Some of my support group were people I can ring up and ask for advice. One was a neighbour, who I work with but didn't know that well, but who had children so we told her about our plans (and living in a similar house she sold us a gadget to block off our banisters).

I also put one of the email groups I'm on (for overseas adopters). I'm not sure my social worker got it so I didn't dare put the boards I'm on!


----------



## baby0684 (May 20, 2012)

Have you already enquired or are you just seeing what you need to do?

in regards to support network, as others have said, as a couple you need to have at least 1 reference that can vouch for you as a couple. I think the minimum time for them to have known you both is about 2 years.
You also need to have at 2 other referees each (depending on agency). 1 can be family.

What hobbies do you enjoy? Golf, sewing, reading?etc Could you join a local group and make some friends?

Are you self employed? Or do you work for a company? If a company could you do 1 day a week in office?


----------



## Billybeans (Jun 16, 2012)

Thanks everyone,

Feeling a bit low that I need to sort so much out that will take years and I am ready mentally now. 
Baby - I am employed but it's complicated we work for an advice line and all my colleagues are home based we are scattered all over the uk and the head office is just for the admin staff and is in a different country, so going to the office would be pointless and it's not within distance anyway, it's a bit of a unique set up.
Because of our finances I decided to get another job so I now have 2 jobs, 1 is temp until Feb as I knew we needed to get our finances sorted out so I do have colleagues there but I will not be there after Feb. Due to working a lot and a lot of my hours are long and into the evening, apart from Brownies I don't have any hobbies, it's catch 22 isn't it, I'm trying to do right to sort finances out but then that is hindering another part that I need to get sorted, I'm feeling frustrated to say the least. I havn't enquired yet as I know all this is likely to be a problem and I can't face more knockback I want to know I am physically ready to go ahead.


----------



## -x-Lolly-x- (Feb 3, 2012)

Oh Billybeans, I just wanted to send you some massive    It sounds such a difficult situation, and you and hubs are doing all you can to sort yourselves financially.  Big credit to you lovely.  The support network does seem a bit of a stumbling block, but I wonder if after your second job finishes next year and you are in a more stable position money wise whether you could branch out a little and join some groups, volunteer etc.  there are so many hoops we all have to jump through and it is so hard.  We also researched what was available for children within our local area so that we could evidence possible future support networks, eg, the local children's centre.  Again, big big virtual   coming your way xxxxx


----------



## Billybeans (Jun 16, 2012)

Thanks Lolly, I appreciate your input, just having some hugs and appreciation that we really are trying is a big help.

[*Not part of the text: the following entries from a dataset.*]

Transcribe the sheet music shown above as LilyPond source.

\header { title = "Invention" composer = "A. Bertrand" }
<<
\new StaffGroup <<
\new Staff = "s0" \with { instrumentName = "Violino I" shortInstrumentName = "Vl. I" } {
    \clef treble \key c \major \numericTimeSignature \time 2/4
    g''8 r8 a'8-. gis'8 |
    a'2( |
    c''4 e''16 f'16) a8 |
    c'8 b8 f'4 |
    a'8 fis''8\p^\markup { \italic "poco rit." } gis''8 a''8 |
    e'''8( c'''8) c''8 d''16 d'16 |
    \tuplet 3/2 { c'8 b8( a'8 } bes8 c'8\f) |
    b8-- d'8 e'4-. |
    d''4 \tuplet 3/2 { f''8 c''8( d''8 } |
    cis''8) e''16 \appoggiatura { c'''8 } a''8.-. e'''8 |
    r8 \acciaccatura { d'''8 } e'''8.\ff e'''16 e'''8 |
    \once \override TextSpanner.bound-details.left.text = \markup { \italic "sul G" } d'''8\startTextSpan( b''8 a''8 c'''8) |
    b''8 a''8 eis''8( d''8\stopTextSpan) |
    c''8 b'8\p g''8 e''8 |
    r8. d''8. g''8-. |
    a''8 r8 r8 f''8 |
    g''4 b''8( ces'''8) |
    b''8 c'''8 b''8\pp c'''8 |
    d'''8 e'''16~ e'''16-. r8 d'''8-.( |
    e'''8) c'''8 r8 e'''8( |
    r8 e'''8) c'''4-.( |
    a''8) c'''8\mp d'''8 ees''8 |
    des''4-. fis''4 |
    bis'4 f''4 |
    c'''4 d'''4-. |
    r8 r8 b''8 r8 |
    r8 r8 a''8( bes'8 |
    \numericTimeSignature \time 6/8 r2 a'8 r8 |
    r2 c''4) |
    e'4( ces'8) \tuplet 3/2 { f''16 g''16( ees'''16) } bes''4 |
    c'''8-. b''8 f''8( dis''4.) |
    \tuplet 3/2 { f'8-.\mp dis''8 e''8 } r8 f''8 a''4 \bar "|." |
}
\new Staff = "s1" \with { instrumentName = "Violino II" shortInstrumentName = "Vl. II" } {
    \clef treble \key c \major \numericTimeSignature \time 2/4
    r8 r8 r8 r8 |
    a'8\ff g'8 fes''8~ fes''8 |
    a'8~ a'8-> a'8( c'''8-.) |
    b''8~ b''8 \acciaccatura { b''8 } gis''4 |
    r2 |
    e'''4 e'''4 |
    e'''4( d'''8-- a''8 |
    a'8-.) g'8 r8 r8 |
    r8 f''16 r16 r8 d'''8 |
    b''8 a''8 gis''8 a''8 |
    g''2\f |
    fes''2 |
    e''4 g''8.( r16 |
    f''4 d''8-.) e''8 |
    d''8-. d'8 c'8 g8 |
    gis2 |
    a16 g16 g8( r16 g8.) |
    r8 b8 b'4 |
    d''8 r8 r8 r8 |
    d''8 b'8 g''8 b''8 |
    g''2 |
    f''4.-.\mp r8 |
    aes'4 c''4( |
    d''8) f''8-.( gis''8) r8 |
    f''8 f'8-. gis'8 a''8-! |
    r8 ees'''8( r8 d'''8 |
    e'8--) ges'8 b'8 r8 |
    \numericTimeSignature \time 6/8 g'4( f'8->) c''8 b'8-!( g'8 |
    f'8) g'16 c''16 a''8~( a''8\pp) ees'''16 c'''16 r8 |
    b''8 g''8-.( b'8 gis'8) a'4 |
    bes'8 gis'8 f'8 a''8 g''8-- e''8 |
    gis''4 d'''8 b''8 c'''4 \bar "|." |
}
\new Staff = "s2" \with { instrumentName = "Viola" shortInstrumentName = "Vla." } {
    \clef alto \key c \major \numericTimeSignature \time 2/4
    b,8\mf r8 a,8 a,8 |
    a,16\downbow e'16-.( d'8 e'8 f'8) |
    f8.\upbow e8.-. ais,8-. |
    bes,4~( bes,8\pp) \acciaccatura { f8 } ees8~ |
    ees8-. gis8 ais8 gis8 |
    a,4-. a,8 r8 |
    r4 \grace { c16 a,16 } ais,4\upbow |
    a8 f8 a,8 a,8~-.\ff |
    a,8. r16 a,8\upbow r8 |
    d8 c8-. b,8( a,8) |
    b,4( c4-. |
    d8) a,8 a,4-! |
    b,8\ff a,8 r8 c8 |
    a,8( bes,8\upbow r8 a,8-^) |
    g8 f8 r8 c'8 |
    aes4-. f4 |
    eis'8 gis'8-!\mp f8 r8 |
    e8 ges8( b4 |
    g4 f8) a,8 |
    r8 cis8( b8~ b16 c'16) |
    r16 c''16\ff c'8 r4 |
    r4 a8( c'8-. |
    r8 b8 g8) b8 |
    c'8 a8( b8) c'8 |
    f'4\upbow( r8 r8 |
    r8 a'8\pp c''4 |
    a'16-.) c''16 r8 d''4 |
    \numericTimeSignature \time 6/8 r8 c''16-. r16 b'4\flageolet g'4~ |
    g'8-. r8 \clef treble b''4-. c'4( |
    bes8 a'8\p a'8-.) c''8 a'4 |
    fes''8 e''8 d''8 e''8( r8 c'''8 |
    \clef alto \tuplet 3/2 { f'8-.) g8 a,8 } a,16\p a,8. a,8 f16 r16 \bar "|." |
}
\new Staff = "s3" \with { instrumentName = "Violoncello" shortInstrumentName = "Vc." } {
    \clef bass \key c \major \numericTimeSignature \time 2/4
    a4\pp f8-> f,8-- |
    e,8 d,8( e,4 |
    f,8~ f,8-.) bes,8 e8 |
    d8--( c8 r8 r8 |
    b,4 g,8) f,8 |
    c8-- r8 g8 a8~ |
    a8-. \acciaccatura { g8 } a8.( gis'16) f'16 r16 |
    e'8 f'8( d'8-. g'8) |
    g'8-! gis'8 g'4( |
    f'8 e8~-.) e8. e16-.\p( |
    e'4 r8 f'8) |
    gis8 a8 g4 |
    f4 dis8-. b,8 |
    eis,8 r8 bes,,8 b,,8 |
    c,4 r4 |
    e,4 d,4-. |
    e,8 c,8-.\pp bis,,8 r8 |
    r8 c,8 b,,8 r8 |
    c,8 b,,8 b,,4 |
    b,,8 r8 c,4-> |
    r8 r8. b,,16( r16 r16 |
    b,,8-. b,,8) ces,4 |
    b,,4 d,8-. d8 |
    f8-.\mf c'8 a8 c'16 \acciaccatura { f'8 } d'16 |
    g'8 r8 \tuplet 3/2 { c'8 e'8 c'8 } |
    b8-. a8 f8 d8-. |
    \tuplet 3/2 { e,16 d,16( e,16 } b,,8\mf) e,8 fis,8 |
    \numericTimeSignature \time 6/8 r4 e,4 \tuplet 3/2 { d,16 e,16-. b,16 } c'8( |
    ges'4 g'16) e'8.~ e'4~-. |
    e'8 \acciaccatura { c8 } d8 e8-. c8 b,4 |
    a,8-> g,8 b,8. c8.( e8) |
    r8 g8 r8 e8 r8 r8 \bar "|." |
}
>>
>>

Before I started this 2nd job I volunteered in a nursery and I asked if I can go back and they said I could so will probably get back in touch with them again in the new year, it's all the waiting around isn't it, I have already been waiting 7years to become a mummy and the time just seems endless.


----------



## Macgyver (Oct 27, 2008)

Hi billy, also remember that you may find you get to build a support network from your prep group and other training you may go on.  We went on a prep group and a parenting course and have made loads of new friends which increased our support network loads.  We had to supply 6 personal references and one from each employer and we did struggle with that.  Not all of these personal references have children so don't worry to much if they haven't. It's just nice if they have and you have looked after them.


 Good luck with your journey


----------



## gettina (Apr 24, 2009)

It doesn't help with the references but we're part of your support network now 
Gettina


----------



## Billybeans (Jun 16, 2012)

MacGyver and Gettina, Very good points, Thankyou. Thinking in more detail I probably have more people than I thought but only our neighbours and parents that know us as a couple. I have my cousins who live an hour away and one of those cousins has/is fostering and although we have known each other all our lives we are not that close. I probably havn't seen them for 3-4years .
Keep trying to arrange meet ups but busy lives.......


----------